## Work item
Where does the word "list" show up in the records? Copy every line that holds it.

## Dataset content
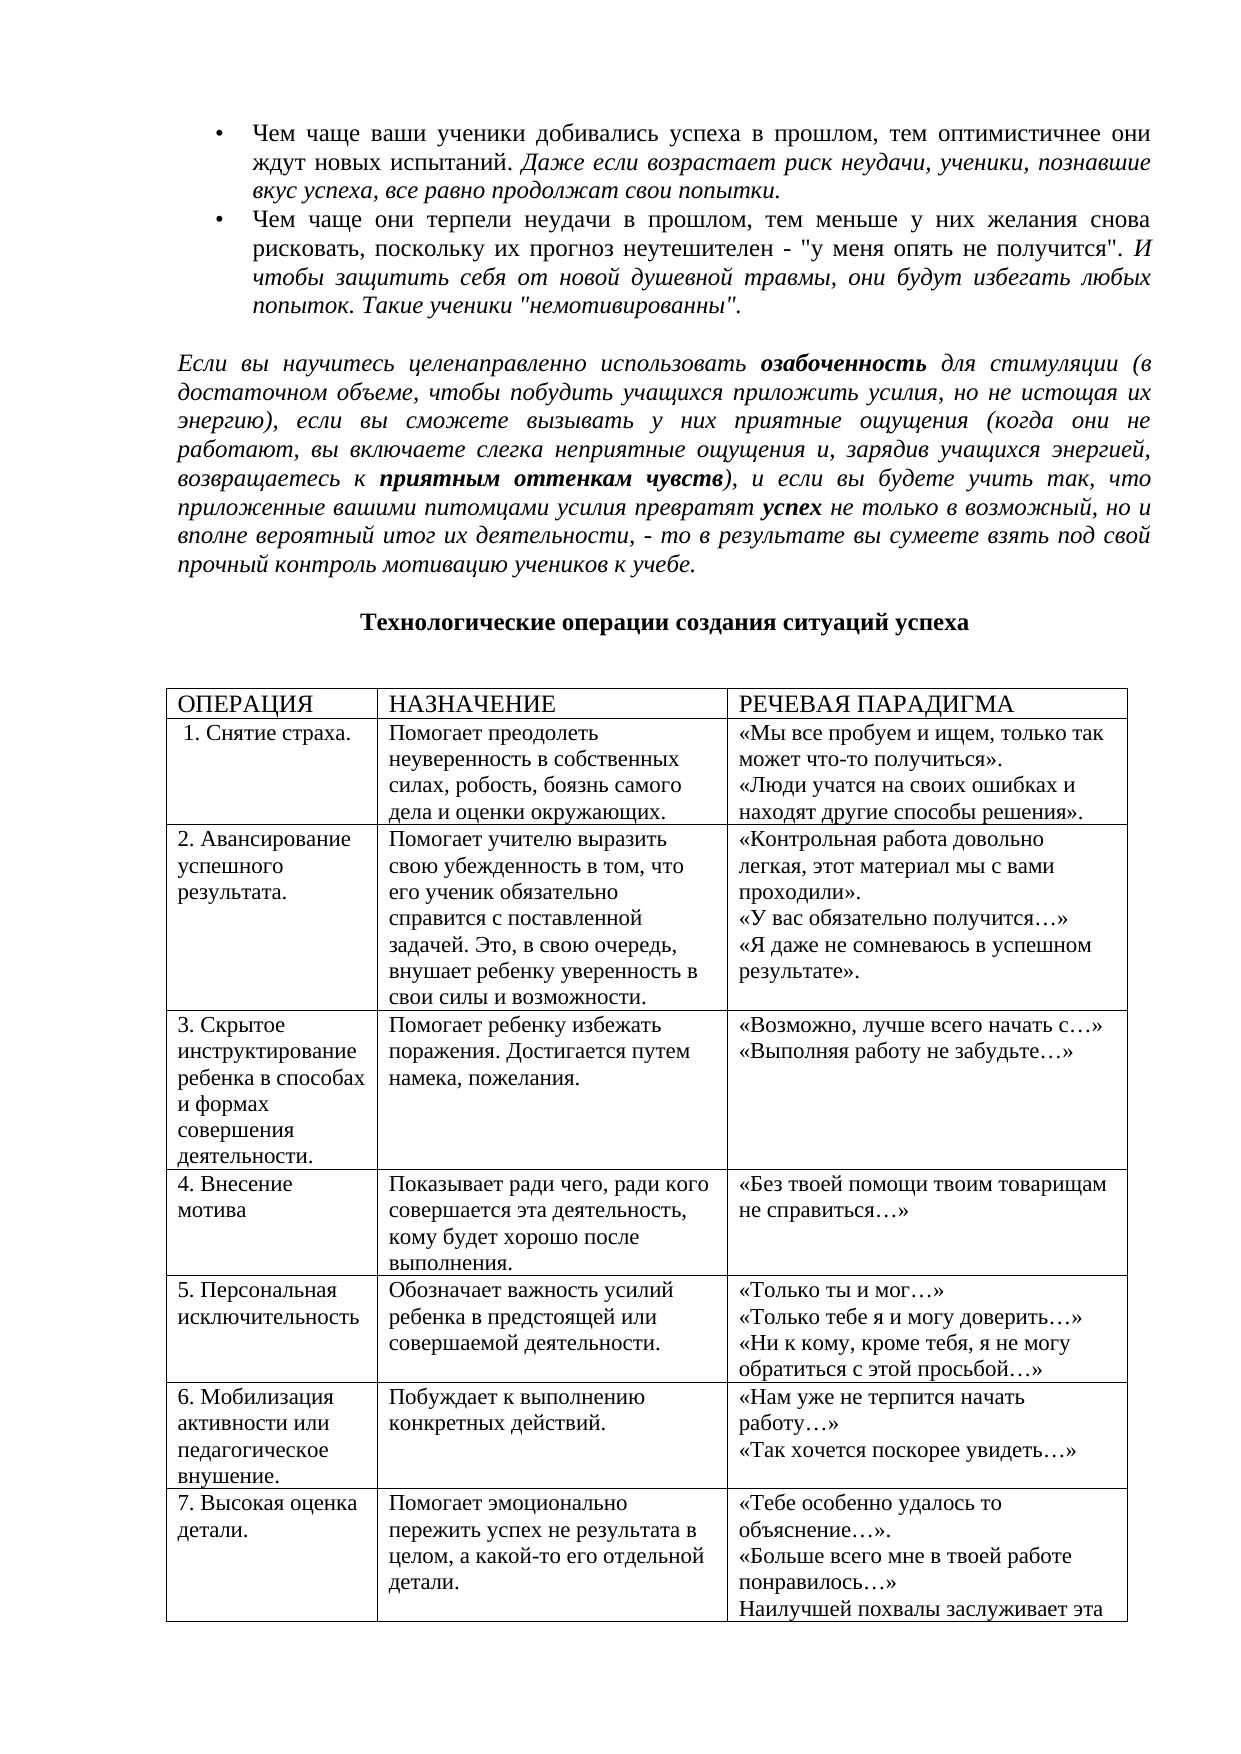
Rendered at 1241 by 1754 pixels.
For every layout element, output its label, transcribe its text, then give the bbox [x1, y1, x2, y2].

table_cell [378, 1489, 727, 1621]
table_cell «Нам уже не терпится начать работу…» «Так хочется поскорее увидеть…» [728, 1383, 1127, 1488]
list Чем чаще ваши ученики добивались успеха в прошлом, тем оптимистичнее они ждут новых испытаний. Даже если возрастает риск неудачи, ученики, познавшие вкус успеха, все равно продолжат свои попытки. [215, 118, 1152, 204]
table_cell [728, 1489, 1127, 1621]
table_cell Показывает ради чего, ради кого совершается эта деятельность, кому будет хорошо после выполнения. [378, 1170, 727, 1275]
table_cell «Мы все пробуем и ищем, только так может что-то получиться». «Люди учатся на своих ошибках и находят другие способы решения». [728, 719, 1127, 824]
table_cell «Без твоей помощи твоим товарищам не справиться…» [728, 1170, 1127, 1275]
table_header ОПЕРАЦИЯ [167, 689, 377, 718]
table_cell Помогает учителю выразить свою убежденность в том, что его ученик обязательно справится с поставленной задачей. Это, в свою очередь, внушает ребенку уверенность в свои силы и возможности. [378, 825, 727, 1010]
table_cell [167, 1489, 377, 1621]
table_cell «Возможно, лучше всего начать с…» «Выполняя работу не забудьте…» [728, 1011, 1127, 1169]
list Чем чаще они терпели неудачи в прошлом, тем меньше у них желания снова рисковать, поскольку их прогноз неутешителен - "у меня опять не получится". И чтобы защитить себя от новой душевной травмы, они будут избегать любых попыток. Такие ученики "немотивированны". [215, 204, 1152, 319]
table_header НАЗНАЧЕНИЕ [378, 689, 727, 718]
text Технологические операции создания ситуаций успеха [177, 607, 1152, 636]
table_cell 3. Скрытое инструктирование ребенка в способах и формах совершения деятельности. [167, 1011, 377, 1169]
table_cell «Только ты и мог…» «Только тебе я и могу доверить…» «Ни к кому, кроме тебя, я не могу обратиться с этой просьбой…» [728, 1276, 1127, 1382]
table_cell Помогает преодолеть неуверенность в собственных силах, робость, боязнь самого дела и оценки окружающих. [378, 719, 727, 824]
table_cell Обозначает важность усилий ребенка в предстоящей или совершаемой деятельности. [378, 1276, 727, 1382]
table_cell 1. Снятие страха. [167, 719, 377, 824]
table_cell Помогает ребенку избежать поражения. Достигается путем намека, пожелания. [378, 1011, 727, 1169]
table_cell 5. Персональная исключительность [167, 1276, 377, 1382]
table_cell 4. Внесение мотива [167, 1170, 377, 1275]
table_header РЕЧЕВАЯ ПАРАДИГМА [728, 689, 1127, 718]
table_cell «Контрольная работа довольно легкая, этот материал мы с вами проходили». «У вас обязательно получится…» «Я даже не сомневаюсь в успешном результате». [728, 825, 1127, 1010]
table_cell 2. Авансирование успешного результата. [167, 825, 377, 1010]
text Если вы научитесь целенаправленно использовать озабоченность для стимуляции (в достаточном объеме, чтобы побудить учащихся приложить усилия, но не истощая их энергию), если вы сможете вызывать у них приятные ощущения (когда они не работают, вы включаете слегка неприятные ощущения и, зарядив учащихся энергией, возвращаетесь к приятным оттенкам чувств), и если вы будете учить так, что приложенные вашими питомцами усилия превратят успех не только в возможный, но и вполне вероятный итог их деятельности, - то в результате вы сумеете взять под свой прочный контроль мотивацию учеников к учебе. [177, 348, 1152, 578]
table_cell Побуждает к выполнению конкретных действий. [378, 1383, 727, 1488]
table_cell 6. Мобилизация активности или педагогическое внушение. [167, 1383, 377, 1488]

## Response below
list Чем чаще ваши ученики добивались успеха в прошлом, тем оптимистичнее они ждут новых испытаний. Даже если возрастает риск неудачи, ученики, познавшие вкус успеха, все равно продолжат свои попытки. [215, 118, 1152, 204]
list Чем чаще они терпели неудачи в прошлом, тем меньше у них желания снова рисковать, поскольку их прогноз неутешителен - "у меня опять не получится". И чтобы защитить себя от новой душевной травмы, они будут избегать любых попыток. Такие ученики "немотивированны". [215, 204, 1152, 319]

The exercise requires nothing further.